Num quadro de forte retração econômica, juros estratosféricos e desemprego recorde, as negociações entre empresas do setor metalúrgico de São Paulo e seus trabalhadores deixam de se circunscrever à rotina dos acordos sindicais e vão ganhando contornos políticos. As ameaças de demissões em massa feitas pelas empresas encontraram eco na presidência da Fiesp, que procurou responsabilizar o Banco Central pela situação: ou os juros começam a cair ou não haverá alternativa. O presidente do Tribunal Superior do Trabalho manifestou-se com retórica semelhante: a culpa é dos juros e dos impostos. Os trabalhadores não podem pagar por isso.
As pressões fazem parte do jogo e, mesmo assumindo certo tom de chantagem, são compreensíveis, quando se sabe que a política monetária vai, efetivamente, colocando a economia em rota recessiva. Por mais que possa haver heranças de governos passados e problemas estruturais a superar na economia, não há como retirar também dos ombros do governo de Luiz Inácio Lula da Silva o ônus da atual estagnação econômica e do desemprego.
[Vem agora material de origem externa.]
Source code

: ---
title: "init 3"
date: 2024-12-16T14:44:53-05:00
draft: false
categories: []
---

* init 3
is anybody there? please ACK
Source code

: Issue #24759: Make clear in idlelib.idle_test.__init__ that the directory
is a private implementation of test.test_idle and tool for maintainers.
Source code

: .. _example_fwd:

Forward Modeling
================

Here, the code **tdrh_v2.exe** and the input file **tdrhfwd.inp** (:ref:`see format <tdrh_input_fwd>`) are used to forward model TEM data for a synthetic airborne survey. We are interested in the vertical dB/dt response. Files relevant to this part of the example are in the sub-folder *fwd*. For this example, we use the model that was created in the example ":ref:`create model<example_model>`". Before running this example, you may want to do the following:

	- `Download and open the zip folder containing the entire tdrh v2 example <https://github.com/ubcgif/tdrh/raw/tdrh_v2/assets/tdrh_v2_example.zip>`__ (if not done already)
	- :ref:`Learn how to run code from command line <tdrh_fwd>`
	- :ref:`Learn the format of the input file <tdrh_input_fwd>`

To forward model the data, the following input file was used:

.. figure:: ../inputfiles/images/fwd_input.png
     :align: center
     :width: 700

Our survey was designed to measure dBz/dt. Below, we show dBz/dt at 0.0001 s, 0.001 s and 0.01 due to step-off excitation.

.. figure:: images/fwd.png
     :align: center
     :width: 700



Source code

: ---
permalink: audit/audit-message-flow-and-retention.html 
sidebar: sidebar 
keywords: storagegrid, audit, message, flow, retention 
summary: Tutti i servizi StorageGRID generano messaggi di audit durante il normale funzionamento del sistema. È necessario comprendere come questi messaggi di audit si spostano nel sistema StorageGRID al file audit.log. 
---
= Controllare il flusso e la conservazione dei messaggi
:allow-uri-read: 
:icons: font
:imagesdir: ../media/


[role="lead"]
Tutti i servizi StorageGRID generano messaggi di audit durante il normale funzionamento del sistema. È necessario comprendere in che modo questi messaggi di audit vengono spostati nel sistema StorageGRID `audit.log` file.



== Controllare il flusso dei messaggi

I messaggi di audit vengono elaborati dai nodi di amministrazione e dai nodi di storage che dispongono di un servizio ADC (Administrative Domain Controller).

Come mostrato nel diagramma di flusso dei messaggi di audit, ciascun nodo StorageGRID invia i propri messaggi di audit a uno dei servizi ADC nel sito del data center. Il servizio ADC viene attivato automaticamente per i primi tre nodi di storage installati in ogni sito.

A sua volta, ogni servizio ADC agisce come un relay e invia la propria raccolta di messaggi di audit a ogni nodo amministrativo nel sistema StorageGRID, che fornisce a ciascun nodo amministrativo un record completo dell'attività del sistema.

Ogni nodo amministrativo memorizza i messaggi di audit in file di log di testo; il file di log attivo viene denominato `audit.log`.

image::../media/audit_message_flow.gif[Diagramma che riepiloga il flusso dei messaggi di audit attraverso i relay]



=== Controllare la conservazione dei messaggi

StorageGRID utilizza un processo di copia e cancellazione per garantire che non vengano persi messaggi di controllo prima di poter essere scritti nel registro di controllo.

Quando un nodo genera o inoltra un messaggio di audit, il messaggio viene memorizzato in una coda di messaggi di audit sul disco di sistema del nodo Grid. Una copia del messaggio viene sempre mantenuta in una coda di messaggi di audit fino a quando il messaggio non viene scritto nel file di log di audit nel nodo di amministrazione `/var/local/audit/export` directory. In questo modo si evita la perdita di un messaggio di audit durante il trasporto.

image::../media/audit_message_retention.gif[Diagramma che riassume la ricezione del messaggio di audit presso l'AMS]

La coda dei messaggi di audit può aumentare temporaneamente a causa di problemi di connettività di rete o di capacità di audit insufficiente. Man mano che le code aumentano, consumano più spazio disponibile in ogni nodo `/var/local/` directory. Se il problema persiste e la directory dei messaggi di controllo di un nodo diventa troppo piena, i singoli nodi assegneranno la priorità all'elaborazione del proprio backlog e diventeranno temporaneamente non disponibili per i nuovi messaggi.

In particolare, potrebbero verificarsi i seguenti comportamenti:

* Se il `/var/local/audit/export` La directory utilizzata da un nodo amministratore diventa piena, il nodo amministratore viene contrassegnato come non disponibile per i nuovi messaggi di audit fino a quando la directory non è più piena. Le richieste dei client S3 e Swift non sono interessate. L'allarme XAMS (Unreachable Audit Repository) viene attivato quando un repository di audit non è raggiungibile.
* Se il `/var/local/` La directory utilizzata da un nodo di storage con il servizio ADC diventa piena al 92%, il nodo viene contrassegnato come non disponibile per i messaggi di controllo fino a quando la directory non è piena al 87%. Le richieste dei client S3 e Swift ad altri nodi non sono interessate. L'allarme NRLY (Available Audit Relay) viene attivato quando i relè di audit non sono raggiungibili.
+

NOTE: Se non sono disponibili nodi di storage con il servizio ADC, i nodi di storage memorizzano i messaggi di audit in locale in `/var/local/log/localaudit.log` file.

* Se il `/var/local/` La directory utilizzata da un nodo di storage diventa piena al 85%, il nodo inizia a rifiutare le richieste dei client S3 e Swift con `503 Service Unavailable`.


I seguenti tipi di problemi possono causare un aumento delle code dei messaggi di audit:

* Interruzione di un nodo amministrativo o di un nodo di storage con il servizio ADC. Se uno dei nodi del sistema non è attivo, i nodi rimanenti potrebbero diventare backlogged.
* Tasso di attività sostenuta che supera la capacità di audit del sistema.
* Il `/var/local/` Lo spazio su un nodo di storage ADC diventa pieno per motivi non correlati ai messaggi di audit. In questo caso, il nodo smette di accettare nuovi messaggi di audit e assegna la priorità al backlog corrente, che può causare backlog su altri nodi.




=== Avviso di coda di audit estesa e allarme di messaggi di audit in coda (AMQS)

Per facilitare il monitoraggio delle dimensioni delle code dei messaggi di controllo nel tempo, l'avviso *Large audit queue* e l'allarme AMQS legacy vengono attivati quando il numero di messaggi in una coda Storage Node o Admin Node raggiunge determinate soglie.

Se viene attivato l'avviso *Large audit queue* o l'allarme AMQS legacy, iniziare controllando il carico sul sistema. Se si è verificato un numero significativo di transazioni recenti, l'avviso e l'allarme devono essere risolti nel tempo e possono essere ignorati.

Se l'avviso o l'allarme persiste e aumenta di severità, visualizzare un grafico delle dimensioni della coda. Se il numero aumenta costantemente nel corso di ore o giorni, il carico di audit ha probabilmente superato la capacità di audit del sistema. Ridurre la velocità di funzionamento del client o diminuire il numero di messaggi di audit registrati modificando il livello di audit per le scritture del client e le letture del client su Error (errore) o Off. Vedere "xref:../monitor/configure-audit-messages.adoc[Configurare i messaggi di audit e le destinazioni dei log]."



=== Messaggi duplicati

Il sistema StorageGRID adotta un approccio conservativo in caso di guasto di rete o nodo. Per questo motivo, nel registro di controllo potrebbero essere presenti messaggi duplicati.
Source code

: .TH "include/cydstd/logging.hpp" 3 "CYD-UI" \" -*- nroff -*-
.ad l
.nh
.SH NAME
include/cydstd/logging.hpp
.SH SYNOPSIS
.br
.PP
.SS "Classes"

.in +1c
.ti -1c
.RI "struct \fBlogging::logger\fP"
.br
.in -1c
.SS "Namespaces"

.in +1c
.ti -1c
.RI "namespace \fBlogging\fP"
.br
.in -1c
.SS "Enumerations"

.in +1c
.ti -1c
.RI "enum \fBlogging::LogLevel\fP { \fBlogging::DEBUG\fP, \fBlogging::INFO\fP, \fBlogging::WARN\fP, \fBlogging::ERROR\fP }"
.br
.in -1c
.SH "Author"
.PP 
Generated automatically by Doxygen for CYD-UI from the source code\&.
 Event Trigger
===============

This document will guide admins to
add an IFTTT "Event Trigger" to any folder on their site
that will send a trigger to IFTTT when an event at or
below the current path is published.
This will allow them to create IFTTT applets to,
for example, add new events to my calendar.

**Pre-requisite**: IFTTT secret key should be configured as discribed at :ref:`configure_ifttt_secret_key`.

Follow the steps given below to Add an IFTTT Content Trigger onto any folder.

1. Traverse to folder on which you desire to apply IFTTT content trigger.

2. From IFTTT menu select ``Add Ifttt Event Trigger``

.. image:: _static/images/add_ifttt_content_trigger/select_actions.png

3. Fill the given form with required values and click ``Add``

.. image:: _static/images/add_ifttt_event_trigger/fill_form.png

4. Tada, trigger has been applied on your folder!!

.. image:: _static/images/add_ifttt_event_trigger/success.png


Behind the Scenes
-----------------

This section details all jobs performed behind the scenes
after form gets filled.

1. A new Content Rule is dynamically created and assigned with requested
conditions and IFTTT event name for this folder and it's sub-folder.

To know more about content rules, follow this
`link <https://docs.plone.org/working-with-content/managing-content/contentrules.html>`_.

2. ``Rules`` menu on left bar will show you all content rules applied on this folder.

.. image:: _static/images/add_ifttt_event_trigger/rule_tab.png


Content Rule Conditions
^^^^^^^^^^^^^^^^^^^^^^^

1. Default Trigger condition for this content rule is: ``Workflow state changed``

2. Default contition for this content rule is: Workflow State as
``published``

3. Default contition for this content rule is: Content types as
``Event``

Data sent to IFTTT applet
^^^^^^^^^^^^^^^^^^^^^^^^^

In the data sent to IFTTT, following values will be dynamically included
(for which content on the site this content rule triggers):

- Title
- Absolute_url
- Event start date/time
Ao mesmo tempo que fustigam a ortodoxia do BC, os representantes das empresas propõem aos trabalhadores uma agenda de negociação draconiana: se querem preservar empregos, devem renunciar a acordos firmados anteriormente e, até mesmo, a certos direitos trabalhistas assegurados pela Consolidação das Leis do Trabalho (CLT). Esse tipo de proposta poderia ser relativizada pelo contexto de início de negociação. Há uma gíria bastante conhecida que resume a estratégia: colocar o "bode" na sala para que depois, obtidas concessões, ele possa ser retirado.
Rediscutir encargos e direitos previstos pela CLT, no entanto, faz parte da agenda política do setor empresarial e do próprio governo. Trabalhadores ameaçados pelo desemprego em massa podem se ver compelidos a abrir mão de suas prerrogativas para salvar o sustento do dia-a-dia. É como se a reforma trabalhista fosse sendo proposta e implantada, aos poucos, na prática, numa conjuntura ruim para todos.